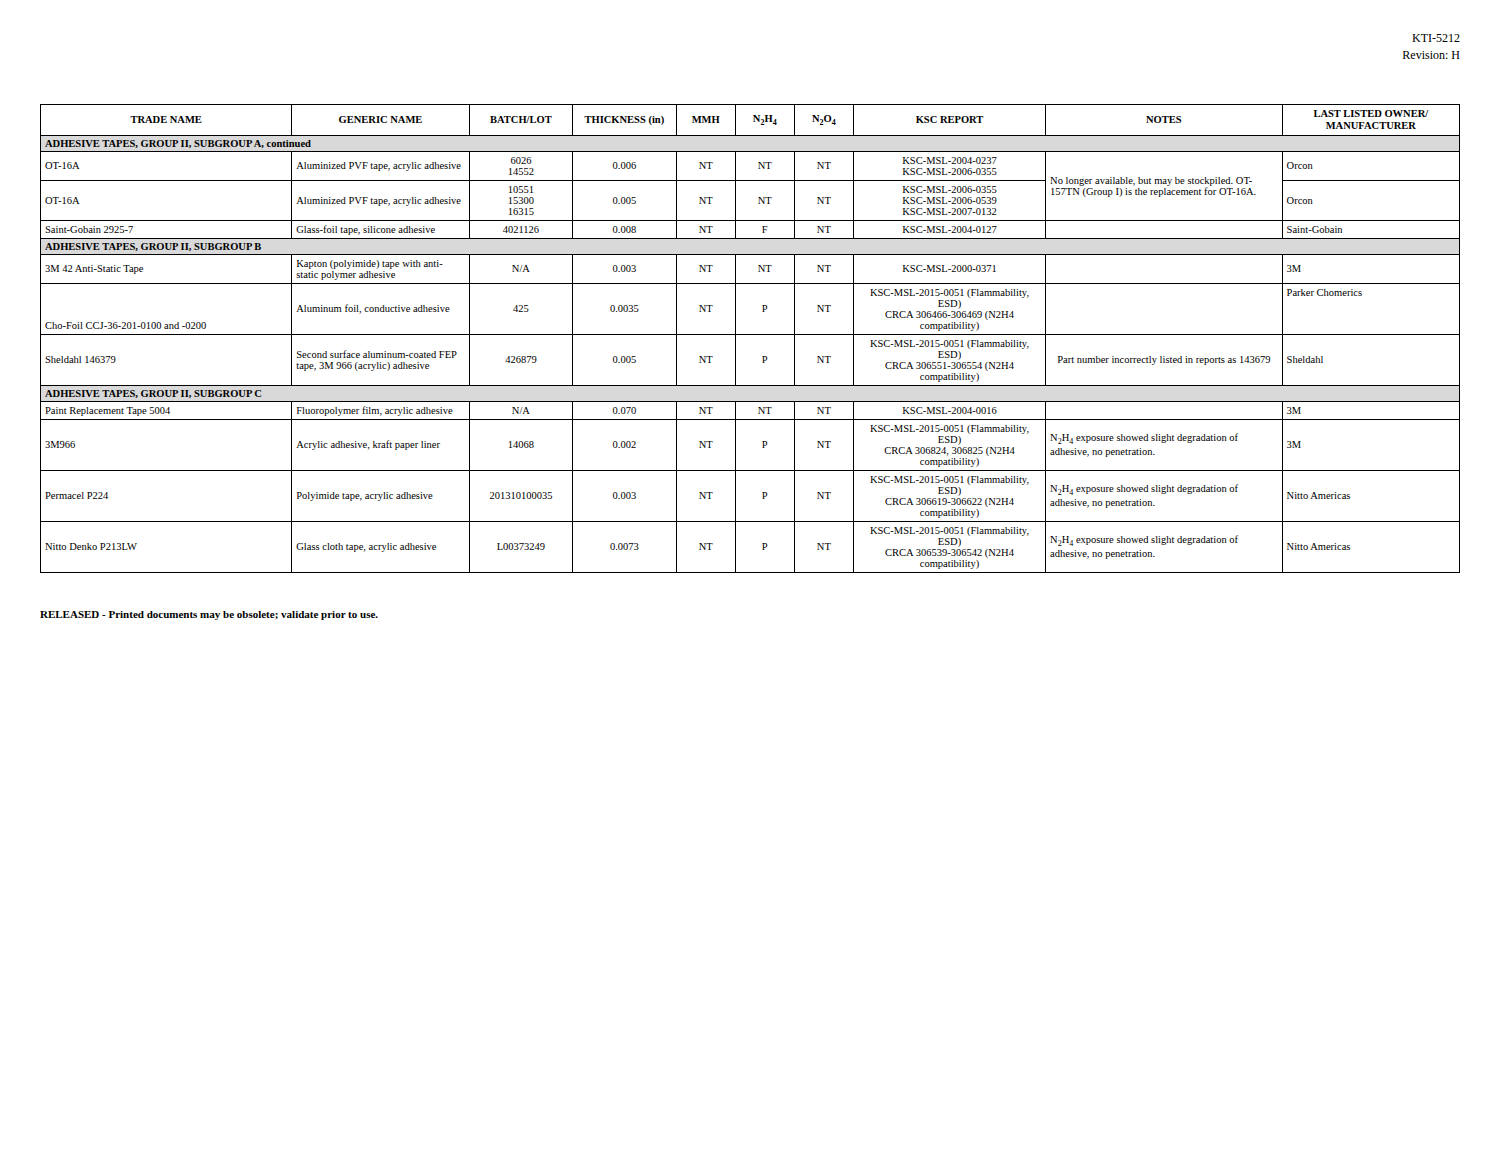KTI-5212
Revision: H
| TRADE NAME | GENERIC NAME | BATCH/LOT | THICKNESS (in) | MMH | N 2 H 4 | N 2 O 4 | KSC REPORT | NOTES | LAST LISTED OWNER/ MANUFACTURER |
| --- | --- | --- | --- | --- | --- | --- | --- | --- | --- |
| ADHESIVE TAPES, GROUP II, SUBGROUP A, continued |
| OT-16A | Aluminized PVF tape, acrylic adhesive | 6026 14552 | 0.006 | NT | NT | NT | KSC-MSL-2004-0237 KSC-MSL-2006-0355 | No longer available, but may be stockpiled. OT-157TN (Group I) is the replacement for OT-16A. | Orcon |
| OT-16A | Aluminized PVF tape, acrylic adhesive | 10551 15300 16315 | 0.005 | NT | NT | NT | KSC-MSL-2006-0355 KSC-MSL-2006-0539 KSC-MSL-2007-0132 | Orcon |
| Saint-Gobain 2925-7 | Glass-foil tape, silicone adhesive | 4021126 | 0.008 | NT | F | NT | KSC-MSL-2004-0127 | | Saint-Gobain |
| ADHESIVE TAPES, GROUP II, SUBGROUP B |
| 3M 42 Anti-Static Tape | Kapton (polyimide) tape with anti-static polymer adhesive | N/A | 0.003 | NT | NT | NT | KSC-MSL-2000-0371 | | 3M |
| Cho-Foil CCJ-36-201-0100 and -0200 | Aluminum foil, conductive adhesive | 425 | 0.0035 | NT | P | NT | KSC-MSL-2015-0051 (Flammability, ESD) CRCA 306466-306469 (N2H4 compatibility) | | Parker Chomerics |
| Sheldahl 146379 | Second surface aluminum-coated FEP tape, 3M 966 (acrylic) adhesive | 426879 | 0.005 | NT | P | NT | KSC-MSL-2015-0051 (Flammability, ESD) CRCA 306551-306554 (N2H4 compatibility) | Part number incorrectly listed in reports as 143679 | Sheldahl |
| ADHESIVE TAPES, GROUP II, SUBGROUP C |
| Paint Replacement Tape 5004 | Fluoropolymer film, acrylic adhesive | N/A | 0.070 | NT | NT | NT | KSC-MSL-2004-0016 | | 3M |
| 3M966 | Acrylic adhesive, kraft paper liner | 14068 | 0.002 | NT | P | NT | KSC-MSL-2015-0051 (Flammability, ESD) CRCA 306824, 306825 (N2H4 compatibility) | N 2 H 4 exposure showed slight degradation of adhesive, no penetration. | 3M |
| Permacel P224 | Polyimide tape, acrylic adhesive | 201310100035 | 0.003 | NT | P | NT | KSC-MSL-2015-0051 (Flammability, ESD) CRCA 306619-306622 (N2H4 compatibility) | N 2 H 4 exposure showed slight degradation of adhesive, no penetration. | Nitto Americas |
| Nitto Denko P213LW | Glass cloth tape, acrylic adhesive | L00373249 | 0.0073 | NT | P | NT | KSC-MSL-2015-0051 (Flammability, ESD) CRCA 306539-306542 (N2H4 compatibility) | N 2 H 4 exposure showed slight degradation of adhesive, no penetration. | Nitto Americas |
RELEASED - Printed documents may be obsolete; validate prior to use.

#### Task to complete:
Tell me how many lines of the records include the word "SUBGROUP", replying with the number alone.

#### Response to the exercise:
3